L’orario spagnolo

Orario spagnolo ole'

Io e mio marito abbiamo sempre avuto il sospetto di vivere nella nazione sbagliata, da quando abbiamo figli ne siamo certi!

Nell’era pre-nanistica nelle nostre vacanze l’orologio finiva in fondo a una borsa, per essere ripescato solo al rientro nella normalità milanese. Ne conseguiva una permanenza in spiaggia prolungata fino al tramonto e oltre, con aperitivi improvvisati e cene che iniziavano quando i più si alzavano da tavola.
E comunque, anche in città, siamo sempre stati poco inclini a mantenere routine o, quantomeno, tracce di orari normali!

Abbiamo sempre vissuto sul filo dell’improvvisazione, laddove era possibile, con un senso temporale decisamente dilatato e rilassato rispetto alla stragrande maggioranza delle persone che ci circondano.

Da quando è nato Biscela abbiamo chiaramente provato a mettere un pizzico di regolarità nelle nostre vite.
Ma, per quanto ce la mettiamo tutta a tararci su un asse spazio temporale da “gente con il sale nella zucca“, c’è qualcosa che non ci fa proprio allineare agli altri. Altri che onestamente hanno tutta la mia ammirazione! Ma come diavolo fanno?!

Chiaramente abbiamo spostato i momenti dei pasti ad orari più convenzionali, almeno qui nel Bel Paese.
Ciononostante è una lotta persa in partenza, perché gli altri genitori – quelli che prima dei figli avevano una routine normale – li hanno ulteriormente anticipati, questi orari! E sono blin-da-ti!

Perciò vedo grandi ritirate da spiagge e parchetti alle sei del pomeriggio, già perché alle sette si cena e alle nove si fila a letto.
Noi arriviamo mezz’ora prima che ci sia il fuggi-fuggi e rincasiamo ben oltre l’orario di cena altrui. Ci ritroviamo perciò spesso a correre come matti, cibo e bagnetti work in progress. E prima delle otto e mezzo non ci si siede a tavola, nossignore!

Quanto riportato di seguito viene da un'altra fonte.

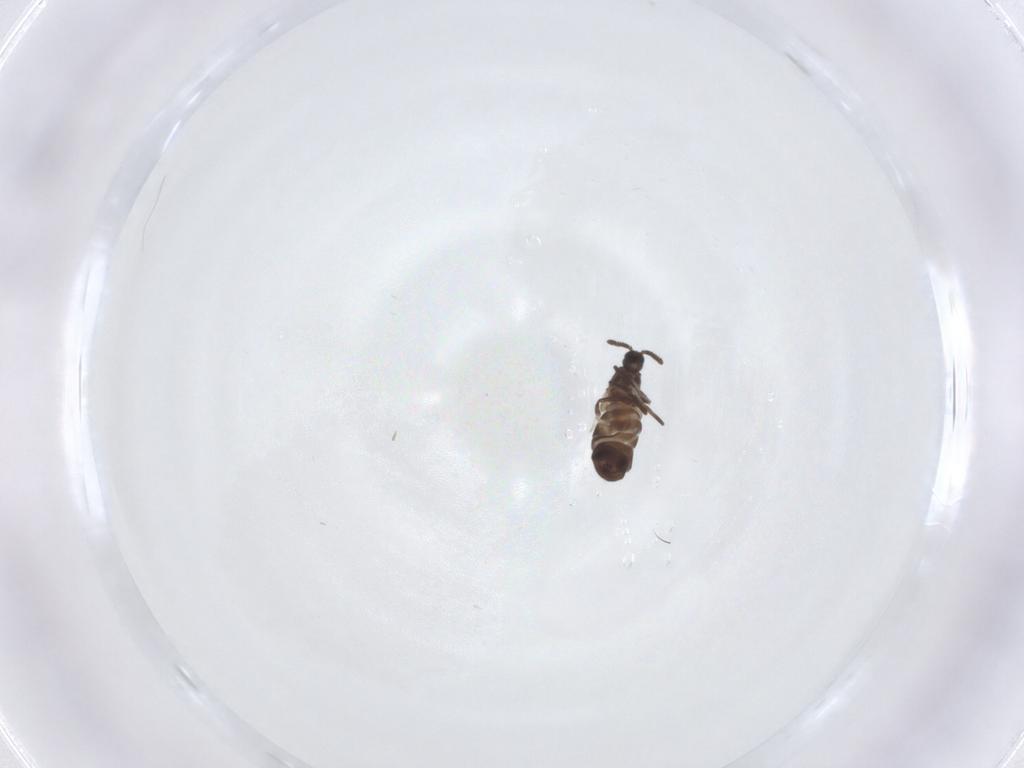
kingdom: Animalia
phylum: Arthropoda
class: Insecta
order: Diptera
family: Scatopsidae
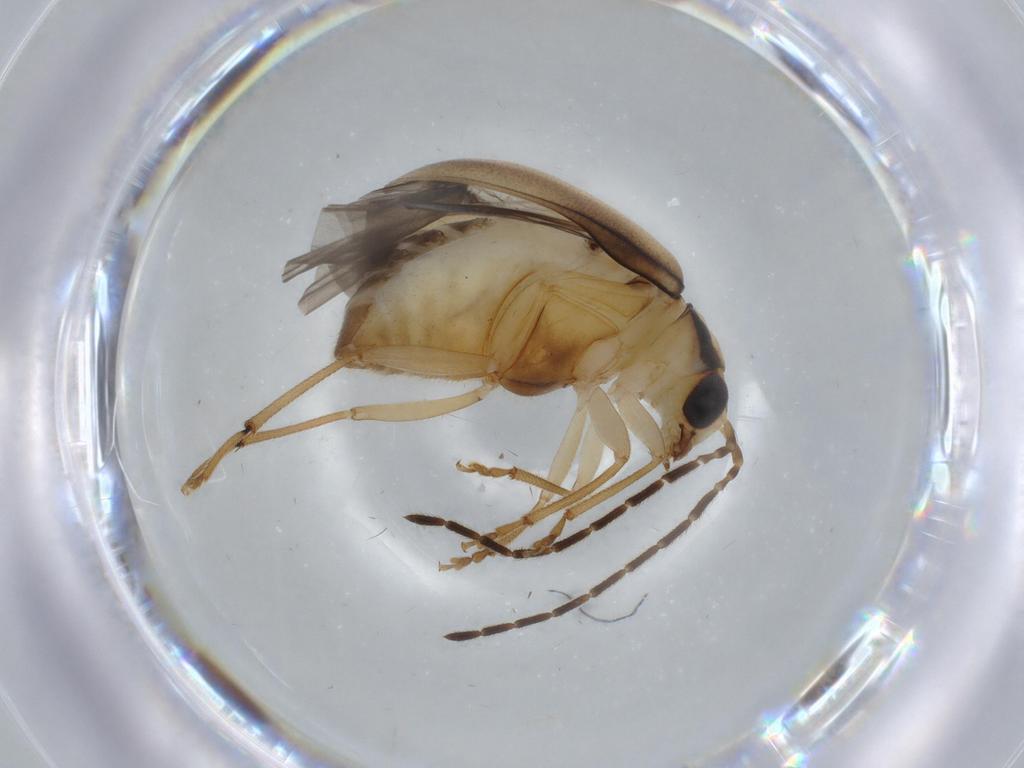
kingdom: Animalia
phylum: Arthropoda
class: Insecta
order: Coleoptera
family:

Ragazzi, ad ogni corsa col fiato mozzo ci ripromettiamo che “basta, da oggi si cambia“!
Ma in fondo lo sappiamo che a noi piace goderci il gioco fino all’ultimo col parchetto solo per noi, restare per tutta “l’ora bella” in spiaggia e riempirci gli occhi di tramonti sgranocchiando patatine (siamo la gioia di tutti i bagnini d’Italia, diciamocelo!).

E allora pazienza, vorrà dire che per noi è questa la normalità – una routine non routine – e si metterà l’animo in pace anche quella “mamma da parchetto” che tutte le volte che ne sente parlare guarda i miei figli con aria di compatimento!
Ma è solo perché non ha visto i loro sorrisi alla luce del tramonto. Quindi ole’ per l’orario spagnolo!

E comunque da quando sono nati Biscela e Pietruncoli di passi avanti ne abbiamo fatti, perciò a ripensarci bene oserei dire che il nostro si è trasformato in un orario italo-spagnolo!

Italia – Spagna… bel sodalizio no?!

Quindi in fondo evviva ogni diversa abitudine, routine o non-routine purché sia giusta per chi la vive e porti sorrisi!!

n.b. Pubblico questo pezzo in orario decisamente spagnolo per chi fa blogging. La coerenza è tutto, no?!